I know mass numbers and relative atomic numbers are different: the mass number is the number of protons and neutrons in an atom and the RAM is the average weighted mass of the isotopes of that element when compared with carbon-12. What I don't understand is why on the Periodic Table they're the same number? Could you therefore say when referencing to the Perioidc table that the mass number/ram are the same number? Is this always the case? (I'm doing GCSE Chemistry)
Relative atomic mass is the weighted mean mass of all atoms of an element compared with 1 12th the mass of an atom of carbon 12. Atomic mass is the amount of protons and neutrons and this can vary for isotopes of an element so as a result atomic mass can change and so dont always equal relative atomic mass,however in a periodic table they treat the atomic mass as the average of all the different isotope atomic mass of an element. The relative atomic mass is as a result the same in this scenario as the atomic mass.
Original post by Squigysqump
I know mass numbers and relative atomic numbers are different: the mass number is the number of protons and neutrons in an atom and the RAM is the average weighted mass of the isotopes of that element when compared with carbon-12. What I don't understand is why on the Periodic Table they're the same number?
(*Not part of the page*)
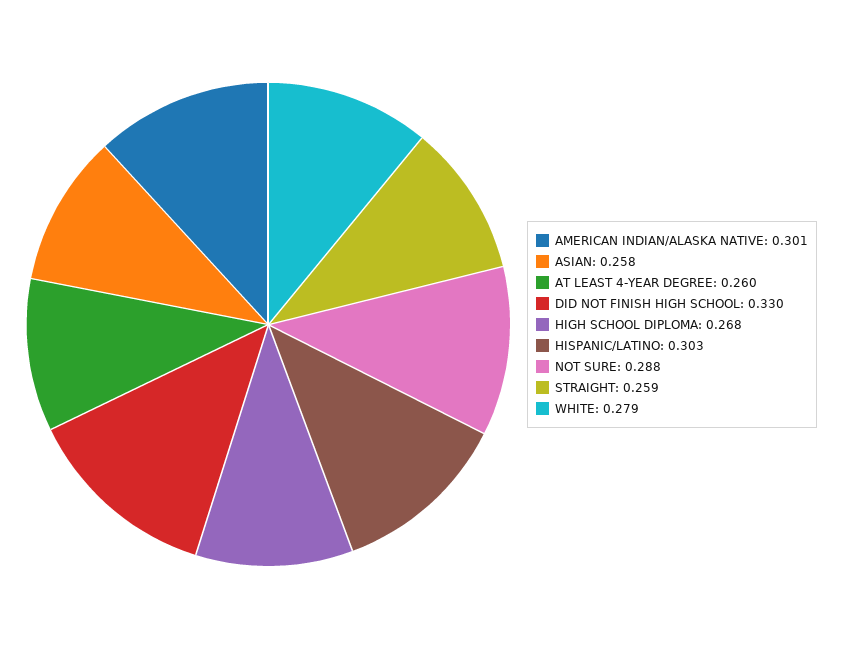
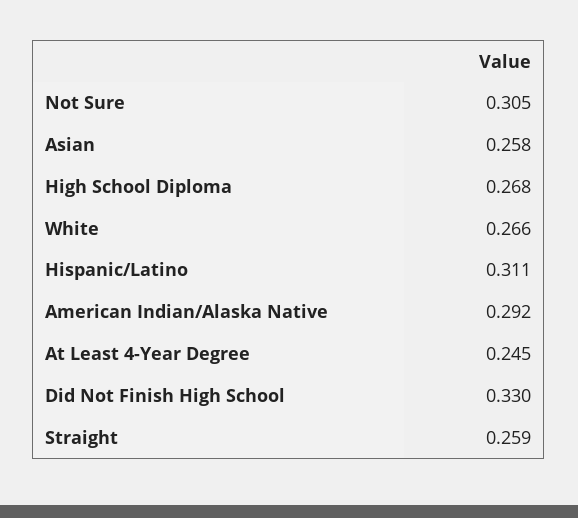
AMERICAN INDIAN/ALASKA NATIVE: 0.301 -> 0.292
AT LEAST 4-YEAR DEGREE: 0.26 -> 0.245
HISPANIC/LATINO: 0.303 -> 0.311
NOT SURE: 0.288 -> 0.305
WHITE: 0.279 -> 0.266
Could you therefore say when referencing to the Perioidc table that the mass number/ram are the same number? Is this always the case? (I'm doing GCSE Chemistry)


They aren't actually the same but probably will be at 2dp or whatever the sf is on your periodic table.
Reply 3
On a GCSE periodic table, check out chlorine's and copper's masses.

Also remember that mass number (of one isotope) can NEVER be anything but a whole number (since it is the proton and neutron count).

Bromine is another fun one, its two stable isotopes have masses of 79 and 81. What is the RAM? What do you notice? How could that have happened?